Directions:
From the records below, pull each line that has "potted".

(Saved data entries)

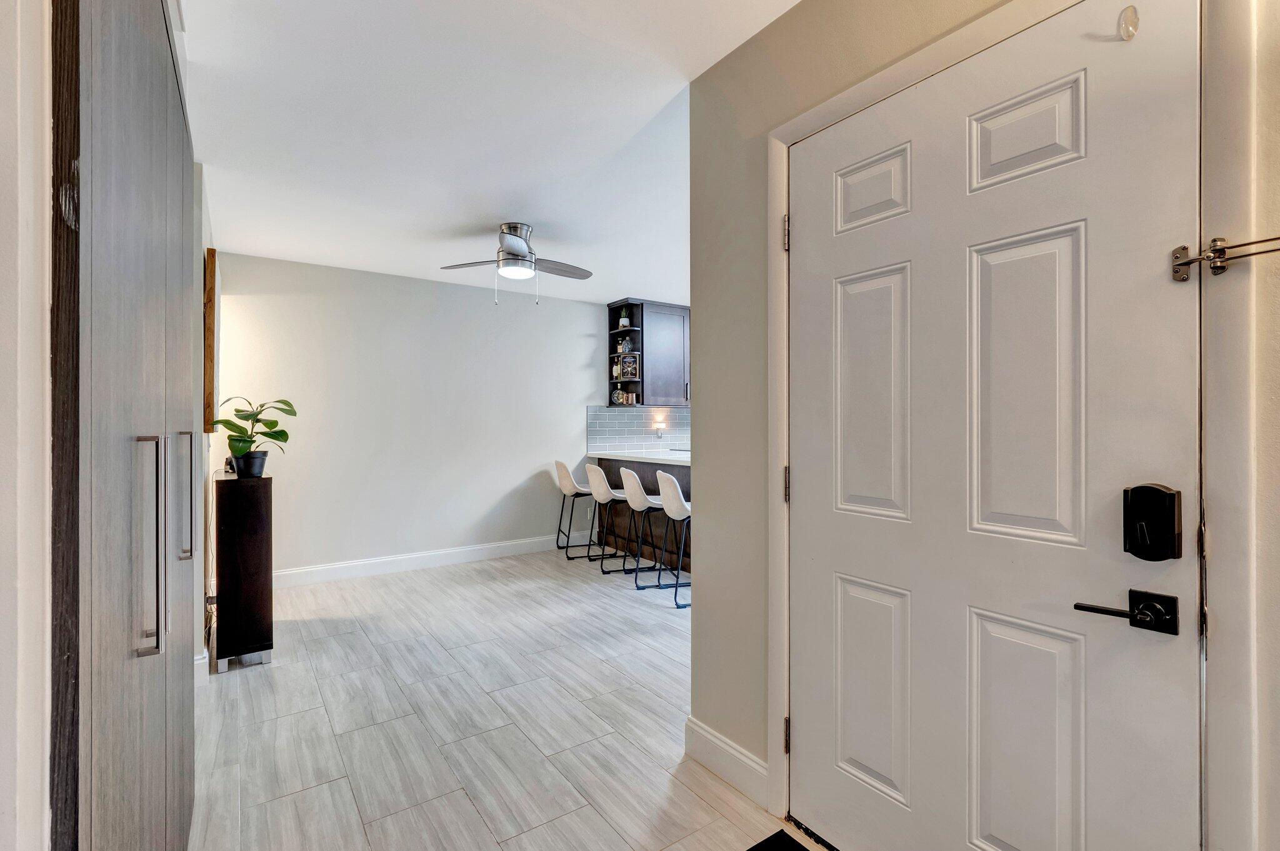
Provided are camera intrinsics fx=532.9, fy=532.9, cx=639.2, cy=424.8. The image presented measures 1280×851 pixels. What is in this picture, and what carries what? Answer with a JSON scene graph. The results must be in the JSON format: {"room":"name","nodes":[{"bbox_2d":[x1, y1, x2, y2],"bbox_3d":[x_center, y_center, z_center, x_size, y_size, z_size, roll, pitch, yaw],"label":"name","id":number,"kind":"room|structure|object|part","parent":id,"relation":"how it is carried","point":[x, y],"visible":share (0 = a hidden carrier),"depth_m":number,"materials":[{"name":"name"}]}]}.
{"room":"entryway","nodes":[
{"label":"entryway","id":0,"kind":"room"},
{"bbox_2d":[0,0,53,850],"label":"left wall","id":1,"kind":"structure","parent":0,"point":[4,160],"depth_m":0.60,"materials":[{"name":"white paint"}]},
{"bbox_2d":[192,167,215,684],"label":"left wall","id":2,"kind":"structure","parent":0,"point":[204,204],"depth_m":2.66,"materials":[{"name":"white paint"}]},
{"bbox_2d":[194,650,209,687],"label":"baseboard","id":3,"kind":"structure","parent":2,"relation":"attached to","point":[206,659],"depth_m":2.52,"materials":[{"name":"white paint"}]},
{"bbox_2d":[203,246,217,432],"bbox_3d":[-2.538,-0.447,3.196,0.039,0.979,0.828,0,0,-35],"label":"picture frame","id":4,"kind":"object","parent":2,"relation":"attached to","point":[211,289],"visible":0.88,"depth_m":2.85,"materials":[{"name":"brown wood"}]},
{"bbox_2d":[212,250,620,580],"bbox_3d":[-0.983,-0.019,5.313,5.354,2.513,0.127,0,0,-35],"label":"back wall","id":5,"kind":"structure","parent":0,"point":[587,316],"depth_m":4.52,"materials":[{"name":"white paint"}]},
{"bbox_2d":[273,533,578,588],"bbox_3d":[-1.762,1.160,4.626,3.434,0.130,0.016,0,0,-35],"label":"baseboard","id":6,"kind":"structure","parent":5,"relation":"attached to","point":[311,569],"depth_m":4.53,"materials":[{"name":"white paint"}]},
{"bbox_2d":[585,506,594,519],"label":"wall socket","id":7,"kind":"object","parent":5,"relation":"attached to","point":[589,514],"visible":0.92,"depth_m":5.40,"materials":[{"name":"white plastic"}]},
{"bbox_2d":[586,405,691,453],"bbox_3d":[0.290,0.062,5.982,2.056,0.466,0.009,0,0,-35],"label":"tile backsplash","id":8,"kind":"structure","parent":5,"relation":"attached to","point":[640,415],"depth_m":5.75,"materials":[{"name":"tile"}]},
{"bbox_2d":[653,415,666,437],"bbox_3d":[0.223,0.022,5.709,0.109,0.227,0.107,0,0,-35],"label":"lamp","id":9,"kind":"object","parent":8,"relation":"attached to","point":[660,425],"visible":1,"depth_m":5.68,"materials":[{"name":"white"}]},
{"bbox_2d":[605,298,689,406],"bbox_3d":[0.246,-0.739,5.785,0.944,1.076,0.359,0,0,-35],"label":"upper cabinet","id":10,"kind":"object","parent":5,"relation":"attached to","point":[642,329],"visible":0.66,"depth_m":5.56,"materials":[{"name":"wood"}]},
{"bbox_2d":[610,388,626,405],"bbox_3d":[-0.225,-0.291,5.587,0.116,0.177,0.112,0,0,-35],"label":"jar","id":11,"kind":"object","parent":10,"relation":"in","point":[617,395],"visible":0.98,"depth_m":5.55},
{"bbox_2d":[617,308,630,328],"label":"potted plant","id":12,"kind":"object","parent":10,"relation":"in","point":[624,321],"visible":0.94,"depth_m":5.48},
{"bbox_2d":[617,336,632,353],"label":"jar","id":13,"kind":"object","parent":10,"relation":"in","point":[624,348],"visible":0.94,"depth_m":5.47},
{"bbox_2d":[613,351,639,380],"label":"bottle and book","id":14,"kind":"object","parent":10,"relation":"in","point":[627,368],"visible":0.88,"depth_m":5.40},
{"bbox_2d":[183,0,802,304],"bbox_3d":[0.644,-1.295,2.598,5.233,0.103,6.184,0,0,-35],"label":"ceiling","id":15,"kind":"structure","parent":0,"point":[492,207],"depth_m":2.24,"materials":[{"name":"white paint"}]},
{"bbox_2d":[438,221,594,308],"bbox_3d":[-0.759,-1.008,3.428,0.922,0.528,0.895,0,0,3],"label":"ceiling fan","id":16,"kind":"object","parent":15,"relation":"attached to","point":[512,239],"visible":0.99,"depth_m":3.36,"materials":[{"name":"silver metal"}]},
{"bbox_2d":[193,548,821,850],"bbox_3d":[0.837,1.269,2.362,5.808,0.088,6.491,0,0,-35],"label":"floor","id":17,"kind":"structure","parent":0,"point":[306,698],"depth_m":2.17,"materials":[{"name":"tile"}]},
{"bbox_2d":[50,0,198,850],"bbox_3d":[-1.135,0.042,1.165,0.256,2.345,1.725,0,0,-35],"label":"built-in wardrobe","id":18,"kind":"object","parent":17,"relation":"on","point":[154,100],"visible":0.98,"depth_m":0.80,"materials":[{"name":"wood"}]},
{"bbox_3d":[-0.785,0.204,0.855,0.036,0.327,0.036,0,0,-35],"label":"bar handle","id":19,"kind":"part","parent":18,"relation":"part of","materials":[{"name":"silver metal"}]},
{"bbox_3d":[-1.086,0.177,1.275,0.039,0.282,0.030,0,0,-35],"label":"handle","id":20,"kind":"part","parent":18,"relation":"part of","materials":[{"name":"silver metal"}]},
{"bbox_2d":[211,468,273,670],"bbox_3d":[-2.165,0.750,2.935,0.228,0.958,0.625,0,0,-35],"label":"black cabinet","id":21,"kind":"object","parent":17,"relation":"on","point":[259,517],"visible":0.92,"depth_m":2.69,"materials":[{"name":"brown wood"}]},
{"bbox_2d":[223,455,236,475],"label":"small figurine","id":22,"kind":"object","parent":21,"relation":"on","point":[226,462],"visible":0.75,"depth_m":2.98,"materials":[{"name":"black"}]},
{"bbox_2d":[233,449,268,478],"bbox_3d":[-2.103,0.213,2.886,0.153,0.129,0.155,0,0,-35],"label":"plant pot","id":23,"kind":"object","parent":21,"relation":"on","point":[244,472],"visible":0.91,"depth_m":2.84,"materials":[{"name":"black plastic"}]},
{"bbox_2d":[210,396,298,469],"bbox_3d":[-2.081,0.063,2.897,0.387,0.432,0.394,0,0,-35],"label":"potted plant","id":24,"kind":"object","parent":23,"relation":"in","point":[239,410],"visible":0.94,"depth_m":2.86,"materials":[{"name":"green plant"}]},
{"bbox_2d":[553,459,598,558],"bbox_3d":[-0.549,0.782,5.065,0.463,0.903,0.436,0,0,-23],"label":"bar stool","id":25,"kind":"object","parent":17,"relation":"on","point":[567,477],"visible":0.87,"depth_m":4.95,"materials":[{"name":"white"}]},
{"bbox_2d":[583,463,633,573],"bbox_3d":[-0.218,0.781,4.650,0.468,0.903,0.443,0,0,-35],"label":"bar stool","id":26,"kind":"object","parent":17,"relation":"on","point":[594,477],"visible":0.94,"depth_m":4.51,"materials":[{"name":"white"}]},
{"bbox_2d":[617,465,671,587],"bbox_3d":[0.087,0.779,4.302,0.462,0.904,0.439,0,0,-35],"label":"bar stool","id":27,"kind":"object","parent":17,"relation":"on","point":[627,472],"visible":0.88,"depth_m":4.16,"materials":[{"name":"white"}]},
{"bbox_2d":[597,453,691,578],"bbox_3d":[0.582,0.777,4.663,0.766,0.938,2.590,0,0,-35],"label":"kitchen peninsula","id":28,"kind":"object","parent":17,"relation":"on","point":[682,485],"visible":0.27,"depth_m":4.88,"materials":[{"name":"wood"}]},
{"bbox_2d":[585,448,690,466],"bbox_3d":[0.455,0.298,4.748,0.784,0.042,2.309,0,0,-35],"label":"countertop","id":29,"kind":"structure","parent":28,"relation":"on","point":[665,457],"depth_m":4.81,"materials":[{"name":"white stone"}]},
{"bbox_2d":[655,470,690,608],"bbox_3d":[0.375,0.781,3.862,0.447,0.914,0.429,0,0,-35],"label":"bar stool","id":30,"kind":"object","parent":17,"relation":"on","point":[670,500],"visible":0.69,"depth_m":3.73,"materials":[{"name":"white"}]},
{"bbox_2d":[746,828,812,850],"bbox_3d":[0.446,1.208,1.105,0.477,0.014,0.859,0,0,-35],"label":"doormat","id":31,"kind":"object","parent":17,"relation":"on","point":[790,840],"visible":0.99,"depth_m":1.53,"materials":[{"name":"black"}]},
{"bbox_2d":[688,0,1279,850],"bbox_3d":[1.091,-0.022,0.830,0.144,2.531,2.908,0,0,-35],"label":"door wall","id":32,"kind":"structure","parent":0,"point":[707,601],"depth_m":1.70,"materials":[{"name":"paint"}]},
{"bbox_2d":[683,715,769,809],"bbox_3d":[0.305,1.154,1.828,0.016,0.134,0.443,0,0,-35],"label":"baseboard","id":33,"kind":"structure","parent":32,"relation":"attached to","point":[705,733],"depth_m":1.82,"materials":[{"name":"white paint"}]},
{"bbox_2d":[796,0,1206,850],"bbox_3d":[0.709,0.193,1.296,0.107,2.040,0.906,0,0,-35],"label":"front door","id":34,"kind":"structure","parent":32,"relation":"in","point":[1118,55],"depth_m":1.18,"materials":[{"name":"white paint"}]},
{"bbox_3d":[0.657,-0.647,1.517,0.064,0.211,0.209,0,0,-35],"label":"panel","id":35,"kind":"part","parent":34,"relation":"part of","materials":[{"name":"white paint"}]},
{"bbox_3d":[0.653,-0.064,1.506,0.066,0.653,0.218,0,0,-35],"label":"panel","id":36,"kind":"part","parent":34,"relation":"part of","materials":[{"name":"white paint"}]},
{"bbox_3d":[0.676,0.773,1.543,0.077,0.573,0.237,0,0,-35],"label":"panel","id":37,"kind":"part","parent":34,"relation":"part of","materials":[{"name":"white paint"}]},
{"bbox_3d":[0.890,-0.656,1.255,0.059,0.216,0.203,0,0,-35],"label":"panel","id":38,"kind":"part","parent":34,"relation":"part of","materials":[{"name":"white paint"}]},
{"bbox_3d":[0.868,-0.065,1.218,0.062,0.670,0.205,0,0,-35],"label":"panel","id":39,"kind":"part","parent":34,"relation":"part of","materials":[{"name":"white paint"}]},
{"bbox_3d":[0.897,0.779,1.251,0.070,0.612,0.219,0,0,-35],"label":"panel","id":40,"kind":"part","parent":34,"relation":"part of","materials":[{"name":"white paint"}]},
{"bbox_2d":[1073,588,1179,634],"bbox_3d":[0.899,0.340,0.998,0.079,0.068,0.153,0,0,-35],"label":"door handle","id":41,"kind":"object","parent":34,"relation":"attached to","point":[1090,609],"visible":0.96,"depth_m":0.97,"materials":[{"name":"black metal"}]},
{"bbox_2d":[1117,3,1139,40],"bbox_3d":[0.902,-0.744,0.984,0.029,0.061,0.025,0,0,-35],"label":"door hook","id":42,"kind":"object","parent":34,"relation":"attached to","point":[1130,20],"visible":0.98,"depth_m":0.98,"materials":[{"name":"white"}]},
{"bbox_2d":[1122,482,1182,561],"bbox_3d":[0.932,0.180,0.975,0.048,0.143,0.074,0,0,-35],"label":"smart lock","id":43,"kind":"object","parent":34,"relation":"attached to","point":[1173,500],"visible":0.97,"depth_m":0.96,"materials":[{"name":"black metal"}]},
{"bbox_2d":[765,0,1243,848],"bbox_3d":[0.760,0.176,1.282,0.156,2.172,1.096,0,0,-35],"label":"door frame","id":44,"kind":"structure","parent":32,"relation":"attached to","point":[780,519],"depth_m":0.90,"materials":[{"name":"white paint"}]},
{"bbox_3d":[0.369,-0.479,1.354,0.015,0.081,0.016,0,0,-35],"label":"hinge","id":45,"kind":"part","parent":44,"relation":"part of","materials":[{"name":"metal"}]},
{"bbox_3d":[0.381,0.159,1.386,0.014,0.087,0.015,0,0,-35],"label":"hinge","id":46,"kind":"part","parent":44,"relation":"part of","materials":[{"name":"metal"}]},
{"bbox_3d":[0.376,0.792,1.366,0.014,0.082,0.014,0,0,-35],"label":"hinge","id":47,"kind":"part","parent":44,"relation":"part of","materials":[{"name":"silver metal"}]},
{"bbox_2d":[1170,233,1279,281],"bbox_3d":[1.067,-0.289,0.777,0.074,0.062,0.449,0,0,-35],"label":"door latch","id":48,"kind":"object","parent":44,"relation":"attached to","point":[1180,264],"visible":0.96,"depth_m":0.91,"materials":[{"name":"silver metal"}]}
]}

Result of the task:
{"bbox_2d":[617,308,630,328],"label":"potted plant","id":12,"kind":"object","parent":10,"relation":"in","point":[624,321],"visible":0.94,"depth_m":5.48},
{"bbox_2d":[210,396,298,469],"bbox_3d":[-2.081,0.063,2.897,0.387,0.432,0.394,0,0,-35],"label":"potted plant","id":24,"kind":"object","parent":23,"relation":"in","point":[239,410],"visible":0.94,"depth_m":2.86,"materials":[{"name":"green plant"}]},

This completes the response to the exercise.